Um homem que dedicou parte da vida a defender os povos indígenas foi homenageado em um dos rituais mais importantes entre as aldeias do Alto Xingu. Parentes e amigos do antropólogo Darcy Ribeiro participaram da cerimônia, realizada pelos índios.
Essa história começa quando o Sol ainda era gente. Depois que a mãe morreu, o Sol fez um ritual e a cerimônia passou a se chamar Kuarup. É uma das mais belas histórias dos povos que habitam o Parque Indígena do Xingu. Um lugar do Brasil Central onde o Cerrado e a Floresta Amazônica se encontram.
Nosso voo tem como destino o Alto Xingu, no estado de Mato Grosso. De cima vemos um clarão, um círculo de terra. É a aldeia dos índios Yawalapíti. Um povo que se alimenta principalmente de peixe, do biju - que vem da mandioca - e também de muitas tradições.
O Kuarup é uma delas. Principal cerimônia entre as aldeias do Alto Xingu, é feito só para aqueles que os índios consideram muito importantes. É o momento de se despedir dos mortos.
Acompanhamos os últimos dias do ritual, que dura 10 meses. Dessa vez, são três homenageados. Dois líderes indígenas e um homem branco: Darcy Ribeiro.
Escritor, educador, político, idealizador e reitor da Universidade de Brasília, etnólogo. Darcy Ribeiro teve muitas vidas em uma só.

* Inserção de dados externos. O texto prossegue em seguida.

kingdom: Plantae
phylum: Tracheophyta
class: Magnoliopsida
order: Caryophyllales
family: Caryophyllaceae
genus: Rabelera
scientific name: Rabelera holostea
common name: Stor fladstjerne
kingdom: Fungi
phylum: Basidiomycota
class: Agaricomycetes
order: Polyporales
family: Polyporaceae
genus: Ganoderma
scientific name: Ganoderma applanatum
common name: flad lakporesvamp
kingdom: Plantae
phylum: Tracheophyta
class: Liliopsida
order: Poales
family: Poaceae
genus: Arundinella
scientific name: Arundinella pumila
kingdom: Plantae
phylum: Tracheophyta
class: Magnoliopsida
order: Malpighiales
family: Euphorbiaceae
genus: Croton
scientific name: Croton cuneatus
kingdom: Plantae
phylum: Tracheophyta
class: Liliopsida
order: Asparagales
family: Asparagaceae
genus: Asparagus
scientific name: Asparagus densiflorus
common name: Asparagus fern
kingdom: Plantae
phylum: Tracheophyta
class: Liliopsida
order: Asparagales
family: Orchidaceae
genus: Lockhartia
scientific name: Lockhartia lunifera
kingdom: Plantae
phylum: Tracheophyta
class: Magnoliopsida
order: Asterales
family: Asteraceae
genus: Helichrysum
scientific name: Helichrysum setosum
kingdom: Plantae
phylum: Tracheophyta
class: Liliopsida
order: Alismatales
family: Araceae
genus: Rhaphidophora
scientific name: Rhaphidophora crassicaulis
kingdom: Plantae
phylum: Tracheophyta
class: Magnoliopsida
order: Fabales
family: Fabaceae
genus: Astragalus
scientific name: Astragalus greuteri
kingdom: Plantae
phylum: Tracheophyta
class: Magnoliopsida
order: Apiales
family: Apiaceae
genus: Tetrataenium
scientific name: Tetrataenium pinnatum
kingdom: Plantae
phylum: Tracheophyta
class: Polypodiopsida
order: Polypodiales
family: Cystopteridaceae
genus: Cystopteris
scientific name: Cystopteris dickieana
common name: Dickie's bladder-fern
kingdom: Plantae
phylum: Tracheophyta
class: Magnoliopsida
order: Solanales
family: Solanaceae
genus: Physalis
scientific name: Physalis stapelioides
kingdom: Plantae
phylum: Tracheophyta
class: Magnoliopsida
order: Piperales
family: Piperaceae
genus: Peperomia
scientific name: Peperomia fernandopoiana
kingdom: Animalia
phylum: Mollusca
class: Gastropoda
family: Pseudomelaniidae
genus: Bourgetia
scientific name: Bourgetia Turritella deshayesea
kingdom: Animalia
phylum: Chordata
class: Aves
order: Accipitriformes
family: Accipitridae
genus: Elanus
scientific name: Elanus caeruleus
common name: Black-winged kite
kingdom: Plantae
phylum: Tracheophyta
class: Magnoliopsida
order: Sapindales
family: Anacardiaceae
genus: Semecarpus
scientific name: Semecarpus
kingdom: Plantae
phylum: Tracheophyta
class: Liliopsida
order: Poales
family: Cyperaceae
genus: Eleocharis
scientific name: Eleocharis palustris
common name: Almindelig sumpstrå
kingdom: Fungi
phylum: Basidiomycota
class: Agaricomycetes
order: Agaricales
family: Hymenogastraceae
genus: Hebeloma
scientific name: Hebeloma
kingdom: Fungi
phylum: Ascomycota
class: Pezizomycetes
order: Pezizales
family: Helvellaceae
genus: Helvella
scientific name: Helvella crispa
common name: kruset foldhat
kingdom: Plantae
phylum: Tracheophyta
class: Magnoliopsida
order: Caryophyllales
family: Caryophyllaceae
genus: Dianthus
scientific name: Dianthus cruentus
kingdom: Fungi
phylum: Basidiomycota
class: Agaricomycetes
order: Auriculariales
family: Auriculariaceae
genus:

Mas foi como antropólogo e com os índios que ele mais se realizou e mais se encantou.
"É a consagração do trabalho do professor Darcy. Eu acho que a maior homenagem que um homem público, um intelectual que dedicou grande parte de sua vida em defesa dos povos indígenas é receber essa homenagem", conta Paulo Ribeiro, presidente da Fundação Darcy Ribeiro.
As flautas sagradas, os chocalhos e os cantos evocam as almas. Uma fila se forma. Para os povos que vivem no parque do Xingu, os espíritos dos mortos vão incorporar nesses troncos, cuidadosamente preparados.
Paulo Ribeiro, sobrinho de Darcy, é arranhado: é o processo de purificação. Em um dos momentos mais importantes, mais emocionantes da cerimônia, a família e os amigos de Darcy Ribeiro choram diante do tronco que o representa. É hora de secar a tristeza através do choro.
A noite chega. Os povos visitantes, todos do Alto Xingu, se juntam aos Yawalapíti. Agora são oito etnias diferentes, mais de 1,5 mil pessoas. A tristeza dá lugar à rivalidade. Começa a luta, que exige força, habilidade e respeito.
"Isso é muito valorizado no Parque Indígena do Xingu. Então, isso é a nossa tradição, que a gente não vai deixar nunca acabar", conta Jair, índio Kuikuro.
Os Yawalapíti saem como os grandes vencedores. E pensar que esse povo quase desapareceu. No fim da década de 50, eram apenas 12 índios.
Preocupado com o possível desaparecimento dos povos indígenas do Centro-Oeste no começo dos anos 50, Darcy Ribeiro foi conversar com Getúlio Vargas. Para tentar convencer o então presidente, falou que a natureza brasileira estava ameaçada, porque os fazendeiros estavam destruindo a mata para criar pastagens. E que a única maneira de preservar esse pedaço do Brasil seria entregá-lo aos indígenas, que - desde sempre - souberam viver harmonicamente com a terra. Getúlio concordou e começou o processo de criação do Parque do Xingu.
"Darcy é o primeiro que se preocupou com nossa terra. A gente tem que manter isso aqui. Porque essa cultura é muito importante. A gente não pode esquecer essa cultura", afirma o Cacique Aritana, índio Yawalapíti.
Kamukaiaka já tentou a vida na cidade. Foi jogar futebol em Brasília. Mas a saudade apertou e ele voltou para casa. Hoje desenha a história dos Yawalapiti. Começa no tempo em que o Sol ainda era gente.